Ding ding ding, you win. ^G rings the bell. However the original
question
was the notion of "Control and G" keys contracted to CTRL-G (tty
nomenclature)
to ^G.
I always assumed it had to do with 6-bit character set implementations.
On the CDC Cybers, which used a 6-bit character set, the peripheral
processors could be switched to a 7-bit mode, where lowercase
characters were translated into those 2-character sequences, and
vice-versa. I cant recall the exact scheme, but i seem to recall
2 different prefix characters being used...
Anyways, as i say i cant recall the Cyber character set... but it was
something like ^A would be translated to a lowercase a, and the ^
sort of switched bit 7 on (or xored it, or however you want to
think of it). And if you think of the ASCII character set, ^A would
be a control-A if bit 7 was switched from the capital A character.
and referring to ^a instead of ^A would normally be a mistake made
by people who dont realize that lowercase is inherently inferior ;)

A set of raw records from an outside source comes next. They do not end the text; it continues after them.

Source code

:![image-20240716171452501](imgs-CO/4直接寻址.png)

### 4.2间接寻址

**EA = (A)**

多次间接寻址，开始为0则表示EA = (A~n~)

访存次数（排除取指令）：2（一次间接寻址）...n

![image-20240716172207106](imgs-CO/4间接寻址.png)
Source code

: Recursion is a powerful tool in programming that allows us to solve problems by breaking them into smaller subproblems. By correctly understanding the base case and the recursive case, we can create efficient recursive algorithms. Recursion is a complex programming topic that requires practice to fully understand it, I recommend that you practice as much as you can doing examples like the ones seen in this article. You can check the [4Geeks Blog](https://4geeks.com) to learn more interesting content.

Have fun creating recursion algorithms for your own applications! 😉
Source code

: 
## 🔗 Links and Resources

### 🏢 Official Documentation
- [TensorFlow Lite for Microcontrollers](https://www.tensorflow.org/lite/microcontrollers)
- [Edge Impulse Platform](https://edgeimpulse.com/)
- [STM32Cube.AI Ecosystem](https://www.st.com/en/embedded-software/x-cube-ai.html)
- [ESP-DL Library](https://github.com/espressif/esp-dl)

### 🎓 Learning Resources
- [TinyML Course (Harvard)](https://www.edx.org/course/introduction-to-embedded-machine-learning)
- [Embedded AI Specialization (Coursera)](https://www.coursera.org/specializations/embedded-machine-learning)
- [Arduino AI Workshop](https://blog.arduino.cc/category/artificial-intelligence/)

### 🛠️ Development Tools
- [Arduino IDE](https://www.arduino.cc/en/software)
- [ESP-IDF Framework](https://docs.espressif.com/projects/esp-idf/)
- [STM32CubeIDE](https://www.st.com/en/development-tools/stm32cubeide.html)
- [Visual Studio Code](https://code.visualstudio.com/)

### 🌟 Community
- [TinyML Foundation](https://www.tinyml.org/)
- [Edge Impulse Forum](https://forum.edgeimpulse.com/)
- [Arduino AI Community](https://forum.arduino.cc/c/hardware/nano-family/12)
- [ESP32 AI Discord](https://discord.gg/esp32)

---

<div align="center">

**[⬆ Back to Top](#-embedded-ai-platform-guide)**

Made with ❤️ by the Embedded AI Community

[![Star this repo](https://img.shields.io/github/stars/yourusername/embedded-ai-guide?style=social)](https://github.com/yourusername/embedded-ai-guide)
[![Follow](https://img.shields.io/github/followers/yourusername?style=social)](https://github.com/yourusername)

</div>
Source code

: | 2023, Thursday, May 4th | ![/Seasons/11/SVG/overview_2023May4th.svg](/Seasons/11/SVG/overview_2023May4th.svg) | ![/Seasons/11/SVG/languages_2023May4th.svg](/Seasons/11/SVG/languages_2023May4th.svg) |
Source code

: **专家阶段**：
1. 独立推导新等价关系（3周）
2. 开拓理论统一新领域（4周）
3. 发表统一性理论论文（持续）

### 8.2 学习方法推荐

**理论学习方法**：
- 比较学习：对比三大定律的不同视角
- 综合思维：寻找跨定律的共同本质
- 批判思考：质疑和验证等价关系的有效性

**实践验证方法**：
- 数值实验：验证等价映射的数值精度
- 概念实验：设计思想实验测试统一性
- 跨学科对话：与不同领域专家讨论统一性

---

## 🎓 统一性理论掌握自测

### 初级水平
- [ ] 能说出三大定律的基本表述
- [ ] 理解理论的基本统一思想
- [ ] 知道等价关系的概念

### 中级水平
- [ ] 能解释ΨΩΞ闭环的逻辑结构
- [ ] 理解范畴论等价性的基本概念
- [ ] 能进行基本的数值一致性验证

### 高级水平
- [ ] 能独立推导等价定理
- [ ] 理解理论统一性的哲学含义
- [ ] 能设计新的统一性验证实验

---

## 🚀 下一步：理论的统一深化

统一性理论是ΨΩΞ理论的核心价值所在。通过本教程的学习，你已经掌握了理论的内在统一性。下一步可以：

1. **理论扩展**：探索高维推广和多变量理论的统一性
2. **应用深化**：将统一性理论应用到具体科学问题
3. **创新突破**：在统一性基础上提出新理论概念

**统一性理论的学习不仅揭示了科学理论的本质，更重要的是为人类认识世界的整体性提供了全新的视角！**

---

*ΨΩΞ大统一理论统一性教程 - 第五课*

The CDC Cyber series had many different character sets, which was a
major pain in the ass for anyone maintaining software for them. I
spent several years working on the Pascal compiler for the CDC
machines (the orignal implementation from ETH). The initial character
sets had 63 characters with 0 reserved for end of line. Later
they moved to 64 characters, with zero being :. The made the end
of line (remember this was the days of punched cards and line
printers) marker very complicated. It was two or more zero characters
that appeared at the end of a word (60 bit words, 10 characters
per word). End of line testing was a real pain.
Later they switched to a mixed 6 bit / 12 bit character scheme that
made life even more complex. Determining the length of a string (in
characters) involved interpreting each character in the string, you
couldn't simply look at the amount of memory used.
I spent many pleasant (and not so pleasant at times) years
doing systems programming on those machines. The real scary
thing is I still remember details of it, even after 25 years.